Before I left on this #AFRICAWH bloggers' trip with World Help, God said, "Your job is not to fix. I could fix the world with one breath. Your job is to love."

But oh, with every ache of this mother's breath, I want to end the pain -- I want to pack up and move to Uganda and give those babies a home and it's been the hardest surrender.

Yet I know a Savior whose flag flies higher. I know a God who claims to do the impossible, and even as I fall on my face in my comfortable house in the snowy north of Alberta, Canada, I can see Jehovah rising furious over the slums of Africa and then gently placing down servants to bring about mercy.

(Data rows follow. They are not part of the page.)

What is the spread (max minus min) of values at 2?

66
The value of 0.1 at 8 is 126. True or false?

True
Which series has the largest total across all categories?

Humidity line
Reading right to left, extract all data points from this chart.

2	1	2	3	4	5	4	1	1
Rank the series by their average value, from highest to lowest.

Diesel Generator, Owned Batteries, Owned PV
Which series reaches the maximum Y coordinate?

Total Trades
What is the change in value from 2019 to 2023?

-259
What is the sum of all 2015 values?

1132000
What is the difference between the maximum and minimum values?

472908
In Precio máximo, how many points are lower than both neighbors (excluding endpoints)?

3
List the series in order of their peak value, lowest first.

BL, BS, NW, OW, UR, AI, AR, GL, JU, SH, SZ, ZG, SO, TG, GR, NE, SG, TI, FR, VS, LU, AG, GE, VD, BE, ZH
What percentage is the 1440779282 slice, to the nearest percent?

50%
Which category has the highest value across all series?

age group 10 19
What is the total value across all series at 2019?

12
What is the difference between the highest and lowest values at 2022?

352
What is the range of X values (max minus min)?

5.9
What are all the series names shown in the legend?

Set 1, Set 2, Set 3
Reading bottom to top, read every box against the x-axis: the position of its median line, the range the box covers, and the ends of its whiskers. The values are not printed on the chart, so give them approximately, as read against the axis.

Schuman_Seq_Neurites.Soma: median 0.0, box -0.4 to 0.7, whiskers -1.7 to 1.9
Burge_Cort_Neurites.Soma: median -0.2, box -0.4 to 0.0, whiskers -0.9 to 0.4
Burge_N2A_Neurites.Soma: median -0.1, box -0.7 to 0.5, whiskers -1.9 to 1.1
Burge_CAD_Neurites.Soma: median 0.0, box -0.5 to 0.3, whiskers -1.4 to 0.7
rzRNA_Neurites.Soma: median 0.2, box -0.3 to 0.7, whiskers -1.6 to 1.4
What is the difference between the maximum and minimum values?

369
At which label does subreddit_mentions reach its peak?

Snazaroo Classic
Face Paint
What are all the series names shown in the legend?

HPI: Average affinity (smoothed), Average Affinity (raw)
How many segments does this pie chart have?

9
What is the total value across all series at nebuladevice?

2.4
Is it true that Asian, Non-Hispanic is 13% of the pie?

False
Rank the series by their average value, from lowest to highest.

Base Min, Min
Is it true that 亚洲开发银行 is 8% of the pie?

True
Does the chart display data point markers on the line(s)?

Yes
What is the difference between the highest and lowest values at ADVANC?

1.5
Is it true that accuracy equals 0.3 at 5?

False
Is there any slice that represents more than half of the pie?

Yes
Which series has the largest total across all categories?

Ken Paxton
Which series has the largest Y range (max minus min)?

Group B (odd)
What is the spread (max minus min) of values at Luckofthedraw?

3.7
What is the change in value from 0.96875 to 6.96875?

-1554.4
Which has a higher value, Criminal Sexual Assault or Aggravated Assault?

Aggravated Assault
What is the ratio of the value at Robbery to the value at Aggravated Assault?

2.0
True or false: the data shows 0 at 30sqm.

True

Because when I walked those streets in Kampala, it wasn't me bending down to hold those children -- it was God's love exploding through my skin. Desperate to let his people know he cares.

He sees those HIV-positive babies lying in the dirt crying for mothers who won't come because they're dead. He sees those teenage boys sniffing glue to numb their hunger pains. He sees those grandmothers working 20-hour days to find enough food for their dead daughter's children who lie on the dirt floor while chickens defecate around them. And the 400 families who lost everything in the fires that recently ripped through northern Uganda? Yeah, he sees them too.

And He weeps.

Because it's not fair.

So I beat the floor when I cry. And I know I'm not the only one to return from Africa and feel this way. But the question is:

What are we going to do about it?

Because it's not enough to have a "changed perspective." That trip was not about me. It was about God inviting me into his heart -- and his dreams -- for Africa.

So here's what we as World Help Bloggers were intending to do.

We did rolls and rolls of art with the boys and girls of Destiny, and we planned to auction off those original paintings on canvas, so that Phases 2 and 3 of Mama Evah's baby rescue homes could be funded.

And then the art never arrived with us in Rwanda. It was (most likely) stolen. We checked it in Kampala when we should have carried it on board. And the rolls of canvas, along with soccer balls we were bringing for the children of Kigali, went missing.

It was devastating, yes. But, we have a God who is bigger than stolen art. A heavenly father who loves these children more than we ever could, who can redeem any situation.

We cannot fix the world. But we can give these babies a future.